This is a recipe that I found a while back on pinterest (can’t find the original now…) that I loved and adapted from being done on the grill to in the oven because we have a teeny tiny grill… They are a big hit here and pair great with tons of stuff all summer long! You will discover over the next few months that I love love all of my Cast Iron Skillets! I need to get a post together for y’all on why to use Cast Iron!
1 1/2 pound potatoes (equal sized)
1 grated garlic clove or 1/4 to 1/2 tsp garlic powder
chicken or vegetable broth
tiny cubes butter
pepper and salt
Optional: lime or lemon juice
- Get your oven going at 350Fº.
- Use a Cast Iron Skillet. Place the peeled and washed (even-sized) potatoes in there and make sure they fit snuggly together.
- Add the grated garlic or powder to the broth and heat it for a minute to get the flavors going.

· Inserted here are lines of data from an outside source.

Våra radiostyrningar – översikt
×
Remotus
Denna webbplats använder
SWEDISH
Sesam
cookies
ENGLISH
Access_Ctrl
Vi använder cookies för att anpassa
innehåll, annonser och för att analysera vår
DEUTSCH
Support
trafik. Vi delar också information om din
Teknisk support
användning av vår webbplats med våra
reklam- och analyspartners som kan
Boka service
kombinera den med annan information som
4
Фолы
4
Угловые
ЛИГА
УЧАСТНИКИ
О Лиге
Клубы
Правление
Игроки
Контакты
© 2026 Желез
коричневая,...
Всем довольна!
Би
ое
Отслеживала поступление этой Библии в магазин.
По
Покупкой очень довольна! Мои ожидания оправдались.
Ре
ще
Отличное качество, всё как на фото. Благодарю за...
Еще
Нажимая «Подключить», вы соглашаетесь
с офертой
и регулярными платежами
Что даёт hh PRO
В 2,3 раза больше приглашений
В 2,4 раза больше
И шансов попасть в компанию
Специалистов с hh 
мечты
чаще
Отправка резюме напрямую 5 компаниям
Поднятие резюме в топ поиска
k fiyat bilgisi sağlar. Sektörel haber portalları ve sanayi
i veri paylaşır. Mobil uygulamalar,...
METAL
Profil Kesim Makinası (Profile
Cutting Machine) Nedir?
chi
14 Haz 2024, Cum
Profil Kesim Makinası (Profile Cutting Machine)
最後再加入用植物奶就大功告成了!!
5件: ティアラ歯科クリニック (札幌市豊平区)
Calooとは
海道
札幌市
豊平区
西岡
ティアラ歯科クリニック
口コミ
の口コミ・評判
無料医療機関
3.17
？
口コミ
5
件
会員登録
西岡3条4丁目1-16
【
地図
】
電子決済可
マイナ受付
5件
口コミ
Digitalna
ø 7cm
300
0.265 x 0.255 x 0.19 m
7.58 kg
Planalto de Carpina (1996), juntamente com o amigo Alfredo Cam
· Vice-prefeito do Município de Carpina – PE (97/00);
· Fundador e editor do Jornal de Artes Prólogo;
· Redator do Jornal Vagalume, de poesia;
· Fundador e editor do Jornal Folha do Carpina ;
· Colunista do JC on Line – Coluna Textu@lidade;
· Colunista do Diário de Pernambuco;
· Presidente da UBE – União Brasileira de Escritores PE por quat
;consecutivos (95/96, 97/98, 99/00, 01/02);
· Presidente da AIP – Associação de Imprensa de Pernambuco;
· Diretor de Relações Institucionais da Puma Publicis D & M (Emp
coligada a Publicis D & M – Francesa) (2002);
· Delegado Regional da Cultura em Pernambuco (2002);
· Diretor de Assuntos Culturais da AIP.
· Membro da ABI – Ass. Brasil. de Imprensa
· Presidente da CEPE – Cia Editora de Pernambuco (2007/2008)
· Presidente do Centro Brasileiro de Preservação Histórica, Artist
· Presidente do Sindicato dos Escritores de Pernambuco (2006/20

- Pour hot broth in there until there’s about 1 inch of broth in the dish and sprinkle a little salt and pepper on top of the potatoes.
- Place a tiny slice of butter on top of each potato. As the potatoes start to cook the butter will melt all over, it’s delicious. Not diet-friendly, but very tasty.
- oven and give them 35 to 40 minutes. Check them for readiness. (I gave mine almost 10 minutes extra. Mainly because I really like a crunchy brown bottom-layer.)
- Sprinkle the potatoes with finely minced parsley and if you really want to up the flavors: squeeze some lime or lemon juice on top. It’s crazy good.